# DIRECTIVES
[1] In the Elisa Balsamo feature, reproduce the stretch from "The first time" through "five years earlier.", substituting "Flanders" for "Belgium".
[2] Pick up the Elisa Balsamo feature after its last sentence and carry the story on.

··· DOCUMENT SECTION ···

Elisa Balsamo in an Italy jersey winning the World Championships in 2021.

This feature originally appeared in Cycling Weekly magazine on 13 October 2022. Subscribe now and never miss an issue.

Elisa Balsamo won Trofeo Alfredo Binda last Sunday, before doubling up at the Classic Brugge-De Panne on Thursday. Here's her story.

The first time many people became aware of Elisa Balsamo was when she emerged from her Italian team-mate’s wheel to win the World Championships in Belgium in September 2021. But Chiara Consonni remembers her friend winning another rainbow jersey five years earlier.

“We had new bikes; I had one in blue and she had one in white,” Consonni recalls of the 2016 Junior Worlds in Doha. “We knew that Elisa was super good in the sprint because she also won junior Ghent-Wevelgem. I was the last girl in Elisa’s train and she was just so scared because she thought that something was wrong.

··· EXTRACTED ENTRIES ···

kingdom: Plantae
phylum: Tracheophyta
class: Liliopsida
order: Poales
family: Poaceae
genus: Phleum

···

# ANSWER LIST
[1]
The first time many people became aware of Elisa Balsamo was when she emerged from her Italian team-mate’s wheel to win the World Championships in Flanders in September 2021. But Chiara Consonni remembers her friend winning another rainbow jersey five years earlier.

[2]
“I remember that she told me, ‘Chiara I am not ready, I don’t want to do the sprint!’ and I shouted at her ‘No! Now you do the sprint and you do what you are here to do!’ At 200m she started her sprint and as soon as she started I saw she would take the victory.” 

As Balsamo stood on the podium Consonni led her Azzurre team-mates singing 'Il Canto degli Italiani', tears streaming down their faces.

Five years later in Leuven Balsamo had matured. As her namesake, Elisa Longo Borghini’s bludgeoning leadout began to fade, it seemed as though the tyro would be forced into the wind too soon. But gone was the doubt of that Doha sprint, and as Longo Borghini looked back, Balsamo shook her head, she needed one last, desperate effort. 

“I remember the last 500m because I was dying!” Longo Borghini says. “I opened up the sprint and Elisa followed me. I asked her to pass and she said no, so I kept my speed for like 10 seconds more and then she went. I watched the sprint from far because I completely exploded.”

And just like 2016, when Balsamo sprinted, no one, not even all-time great Marianne Vos, was able to catch her. Over the line, the Italian was soon engulfed in a wave of disbelief, tears and happiness - azure blue turning to rainbows.

(Image credit: Getty Images)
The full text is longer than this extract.